На самом деле я хочу, чтобы Нелли показала мне какой-нибудь фокус. Ну угадала бы, когда день рожденья моей матери или что у меня в десять лет была сломана левая нога, а в тридцать один год правая. Но Нелли не показывает фокусов. Она говорит:

– Ну вот я вам сейчас расскажу очень простую черную магическую практику, только вы это не пишите, потому что любой может это сделать. Я вам расскажу, а вы сами скажите, если так сделать – человеку будет плохо или нет? Можно так человека извести?

И она рассказывает. И у меня не хватает скепсиса, чтобы не поверить, что так можно извести человека. Как если бы меня спросили, разобьется ли человек, если упадет с десятого этажа, так и когда Нелли рассказывает, я понимаю, что если сделать то, что она говорит, человек зачахнет и помрет медленной смертью, неоговоренной в Уголовном кодексе. Поэтому я не расскажу вам, что рассказала мне Нелли.
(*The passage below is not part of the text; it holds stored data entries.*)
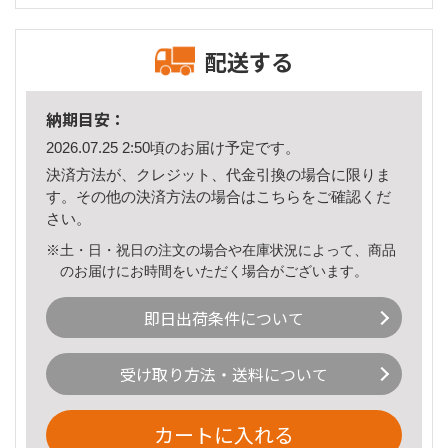
配送する
納期目安：
2026.07.25 2:50頃のお届け予定です。
決済方法が、クレジット、代金引換の場合に限りま
す。その他の決済方法の場合は
こちら
をご確認くだ
さい。
※土・日・祝日の注文の場合や在庫状況によって、商品
のお届けにお時間をいただく場合がございます。
即日出荷条件について
受け取り方法・送料について
カートに入れる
Я сижу в углу под иконами и понимаю, что коготок увяз – всей птичке пропасть. Поверить в одно простое колдовство, значит, поверить во все остальные. В губительность и правдивость гаданий, в наказуемость божбы, в волосы в земле, в чудотворные иконы, в источник Святого Сергия Радонежского, в бессмертие души, в жизнь после смерти.

– Умирать страшно, Нелли?

– Умирать не страшно. Возвращаться трудно.

Нелли смотрит на меня, улыбается и молчит. Квартира в центре Москвы. Этнографической экзотики – минимум. Двадцать первый век начинается. Она даже плохо говорит по-цыгански. Только у нее мир волшебный, а у меня обыденный. У Виктора Бузылева мир устроен по цыганской рукописной книге, а у меня по книгам Адама Смита. Да тут еще и скрипач Эрденко рассказывает, что в Ирландии, где он прожил несколько лет, все дети видят эльфов, а когда вырастают, то эльфов видеть перестают и начинают следить за колебаниями индекса NASDAQ. В моем уравновешенном мире нет объяснений ни для цыганского гипноза, ни для волшебства, ни для того, как поет у Сергея Эрденко в руках скрипка. Еще одно слово, и мой мир разъедется по швам. Тут Эрденко говорит:

– Во, анекдот: группа цыган-лилипутов угнала табун пони.